For Programmers: Free Programming Magazines  


Home > Archive > AWK > October 2006 > working with multiple input files









You are viewing an archived Text-only version of the thread. To view this thread in it's original format and/or if you want to reply to this thread please [click here]

 

Author working with multiple input files
durant

2006-10-16, 6:55 pm

i am processing 2 files, one is processed in the BEGIN section of the
gawk script and works great. i use a close statement to close this
file.

once in the main section i am trying to process the second file, but it
seems like the main section is not processing anything. i am unable to
get a simpe print statement to echo a message that the program has
reached that point.

i am running gawk in DOS by the way, not sure if that is causing the
headaches.

thanks
durant

Ed Morton

2006-10-16, 6:55 pm

durant wrote:
> i am processing 2 files, one is processed in the BEGIN section of the
> gawk script and works great. i use a close statement to close this
> file.
>
> once in the main section i am trying to process the second file, but it
> seems like the main section is not processing anything. i am unable to
> get a simpe print statement to echo a message that the program has
> reached that point.
>
> i am running gawk in DOS by the way, not sure if that is causing the
> headaches.
>
> thanks
> durant
>


Show us the smallest script you can write that produces this problem.

Ed.
durant

2006-10-16, 6:55 pm

here is what i am trying to do and cannot get "hello" to print in the
main section. plus i inculded sample input files if needed.

#!s:\rdg\unixutil\usr\local\wbin\gawk -f
BEGIN {
while (getline < "first_file.csv" > 0){
print $1 >"first_file.out";
n++;
}
close("first_file.csv");
print n;
}
{
print "hello";
#
while ( getline <"second_file.csv" > 0){
print $1,$2;
}
}

first_file.csv
UWI
42251301080000
42251301080000
42251301080000
42251301080000

second_file.csv
API,OPER
42121300750,2.99
42121300820,3
42121300880,4
42121300950,28.91
42121300970,92.00
42121301040,6


Ed Morton wrote:
> durant wrote:
>
> Show us the smallest script you can write that produces this problem.

■ **Material provided**:
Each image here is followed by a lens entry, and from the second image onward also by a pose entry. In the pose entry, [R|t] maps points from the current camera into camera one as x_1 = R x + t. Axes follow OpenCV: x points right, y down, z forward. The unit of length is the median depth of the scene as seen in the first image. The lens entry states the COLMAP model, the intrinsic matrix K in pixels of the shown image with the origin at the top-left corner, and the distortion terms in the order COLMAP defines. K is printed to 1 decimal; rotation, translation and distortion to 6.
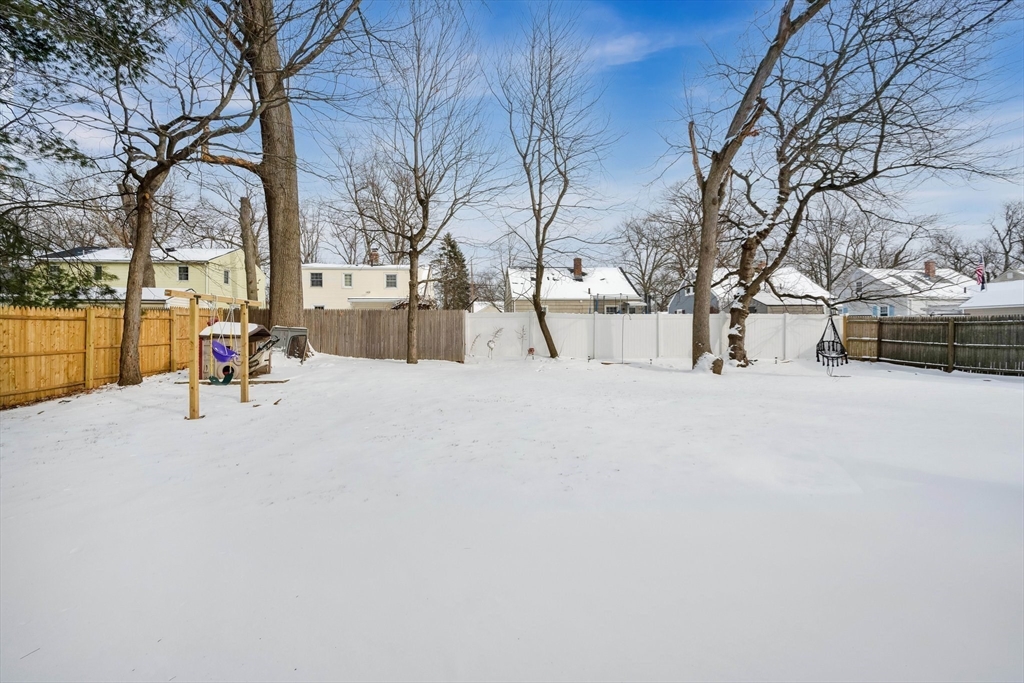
lens RADIAL K [[402.3, 0, 515.1], [0, 402.3, 338.1], [0, 0, 1]] dist [-0.002196, 0.000065]
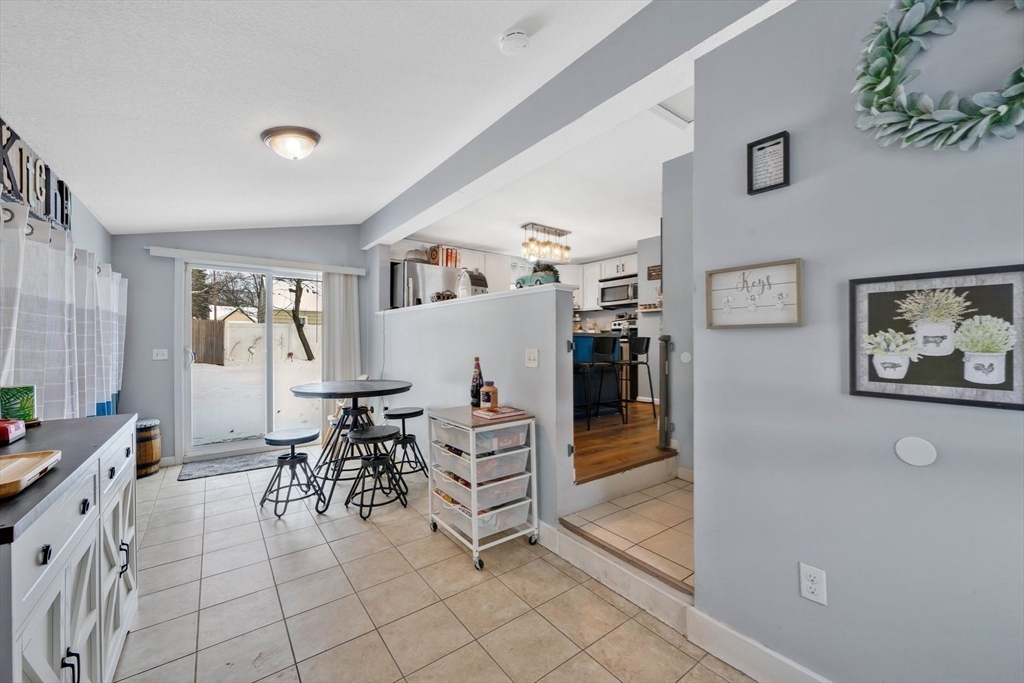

■ **Task list**:
- 1) In the gawk forum thread, which operating system does durant say gawk is being run in?
- 2) Write the continuation of the gawk forum thread, starting right after its final quoted sentence.

■ **Per-task outputs**:
- 1) DOS

- 2)
>
> Ed.


Vassilis

2006-10-16, 6:55 pm

Please don't top post.

Ed Morton wrote:

durant wrote:[color=darkred]
> here is what i am trying to do and cannot get "hello" to print in the
> main section. plus i inculded sample input files if needed.
>
> #!s:\rdg\unixutil\usr\local\wbin\gawk -f
> BEGIN {
> while (getline < "first_file.csv" > 0){
> print $1 >"first_file.out";
> n++;
> }
> close("first_file.csv");
> print n;
> }
> {
> print "hello";
> #
> while ( getline <"second_file.csv" > 0){
> print $1,$2;
> }
> }
>
> first_file.csv
> UWI
> 42251301080000
> 42251301080000
> 42251301080000
> 42251301080000
>
> second_file.csv
> API,OPER
> 42121300750,2.99
> 42121300820,3
> 42121300880,4
> 42121300950,28.91
> 42121300970,92.00
> 42121301040,6


I think you're trying to execute your script as: gawk -f script.awk or
script.awk
That is, you don't specify any filenames and awk hangs on, waiting to
read from stdin.
I think you've missed the way awk does processing.
That's how you should write the script to process these files

currfile != FILENAME {
if (currfile != "") {
if (nfile == 1)
print FNR

close(currfile)
}

currfile = FILENAME
nfile++
}

nfile == 1 { print $1 > "first_file.out" }
nfile == 2 { print $1, $2 }

Call it with
script.awk first_file.csv second_file.csv

durant

2006-10-16, 6:55 pm

thanks for your comments, but it is my understanding that you can
dictate the filenames to read from, from within the awk routine. that
way i do not have to specify on the command line. if the filenames do
not change, seems to be more efficient to hardcode the names.

but i will specify on command line and make it work.



Vassilis wrote:
> Please don't top post.
>
> Ed Morton wrote:
>
> durant wrote:
>
> I think you're trying to execute your script as: gawk -f script.awk or
> script.awk
> That is, you don't specify any filenames and awk hangs on, waiting to
> read from stdin.
> I think you've missed the way awk does processing.
> That's how you should write the script to process these files
>
> currfile != FILENAME {
> if (currfile != "") {
> if (nfile == 1)
> print FNR
>
> close(currfile)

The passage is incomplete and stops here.